7.19 — “Genesis”
Plot: A synthetic T-cell used by Dr. Crusher to treat Lieutenant Barclay for the Urodelan flu causes the whole crew of the Enterprise to deevolve into animals while Picard and Data are away on a shuttle mission.
Thoughts: It’s a good thing we’re watching DS9 alongside, or else I would feel like I’m complaining all the time. This may be the first TNG episode I have ever considered turning off partway.
Part of this is sheer embarrassment for the cast after watching the opening act. When Riker starts pulling faces, you know you’ve gone down the wrong path, but here Michael Dorn is doing it too!
But while the script and performances are embarrassing, “Genesis” does several specific things that tick me off.
In the opening scene, Riker is portrayed as a Casanova-clown (a continuing trend from recent episodes), and he starts the smirking that will escalate throughout the first act. Riker, we know, is supposed to be the Kirk surrogate. Do you know what Kirk would never do? Get involved in a romance with a subordinate. Remember “Dagger of the Mind?” Remember Janice Rand? Kirk took this boundary very seriously, because that’s workplace sexual harassment. Seeing TNG promote even the implication that this is precedented, acceptable behavior (let alone a joke) makes steam pour out of my ears. In this episode we also see Riker fail to relieve himself from duty long after he knows he has become unfit, also a grave mistake which Kirk would never commit.
Based on the rest of the episode, I feel like the writers are screaming “LOL! Nothing matters!” There is a shocking scene where venom is spit full force into Beverly Crusher’s face. Not to worry! Ogawa says “I managed to get her into stasis . . . she’s going to need reconstructive surgery, but I think she’ll be all right.” And there she is, smiling at the end, not a hair out of place.
A helmsman is disemboweled, and nobody cares. No one ever tries to find out who was responsible, and there is no accounting for the dozens of other crew, at minimum, who must also have been killed. Haha, so what? t’s just a dumb fantasy.

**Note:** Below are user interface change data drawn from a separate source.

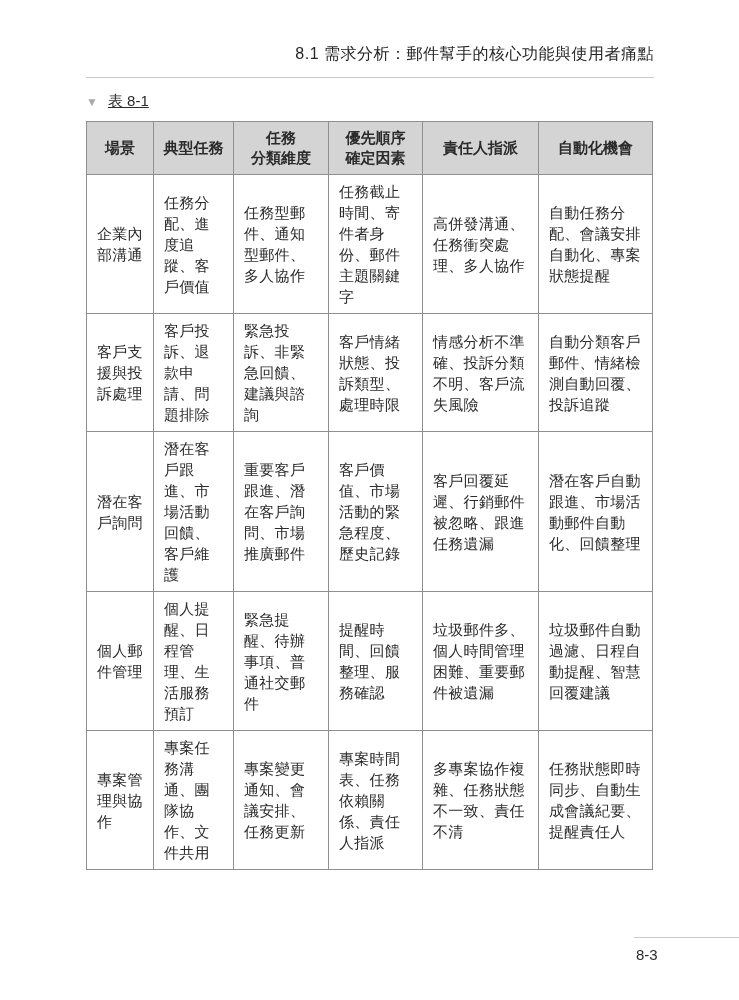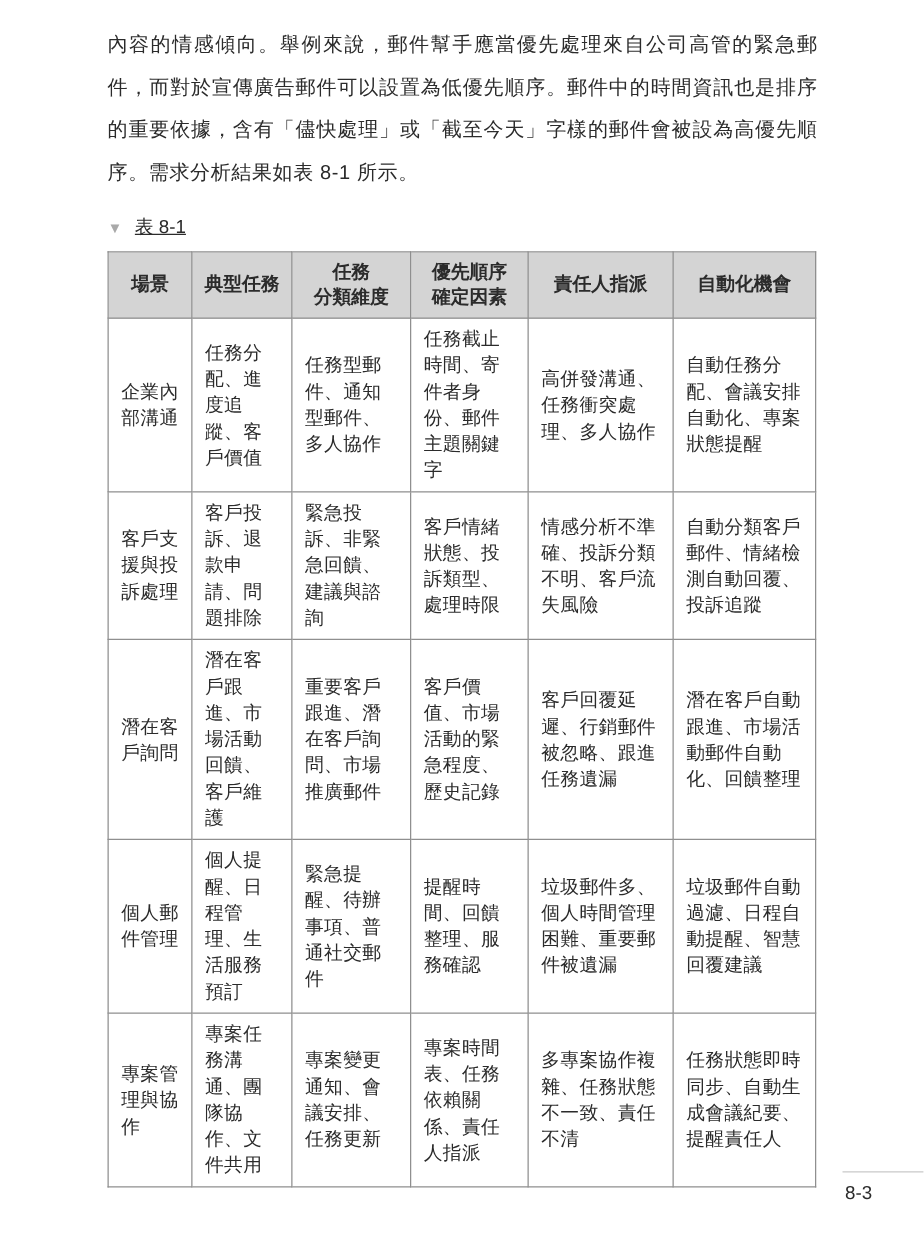--- a/index.html
+++ b/index.html
@@ -80,39 +80,41 @@
   table.req-table td {
     padding: 6px 10px;
     line-height: 21px;
     text-align: left;
     color: #2b2b2b;
     letter-spacing: 0.3px;
   }
   .page-footer {
     position: absolute;
     top: 937px;
-    left: 674px;
+    left: 634px;
     right: 0;
     border-top: 1px solid #c9c9c9;
     padding-top: 8px;
   }
   .page-number {
     font-size: 15px;
     color: #2b2b2b;
     padding-left: 2px;
   }
 </style>
 </head>
 <body>
 
 <div class="page">
   <div class="content">
 
+    <div class="running-head">
+      <span>8.1  需求分析：郵件幫手的核心功能與使用者痛點</span>
+    </div>
 
-    <p class="body-paragraph">內容的情感傾向。舉例來說，郵件幫手應當優先處理來自公司高管的緊急郵件，而對於宣傳廣告郵件可以設置為低優先順序。郵件中的時間資訊也是排序的重要依據，含有「儘快處理」或「截至今天」字樣的郵件會被設為高優先順序。需求分析結果如表 8-1 所示。</p>
 
     <div class="table-caption">
       <span class="caption-marker">▼</span>
       <span class="caption-label">表 8-1</span>
     </div>
 
     <table class="req-table">
       <colgroup>
         <col style="width:67px">
         <col style="width:80px">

We are so far past even the pretense of realism, the director (Gates McFadden, btw) just replaces Spot, previously established as a male cat, with an iguana. A line says her transformation started during her delivery of live kittens. Who would no longer be live kittens by the time Picard and Data find them (newborn kittens need to nurse every 1-2 hours), and definitely not by the time the ship is saved. Is this supposed to be comedy? For continuity purposes, they should have glued ridiculous-looking lizard appliances to the cat’s face and maybe some ridges onto its back.
The makeup artists didn’t phone it in, though. The art department is always the hardest working team on TNG, and I hate to see them let down by lazy writing. Deanna’s amphibian is truly weird. The scope of what they accomplished using practical makeup on a 1994 television budget and schedule is impressive.
“Genesis” relegates Data into an exposition jukebox, uttering some of the silliest lines this side of “Spock’s Brain.” Tell you what, let’s vaporize a cat placenta, turn on a fan, and in a few hours everything will be fine! We”ll never mention this again.
We should follow suit.
1 out of 5 humanoid spiders crossed with the Elephant Man.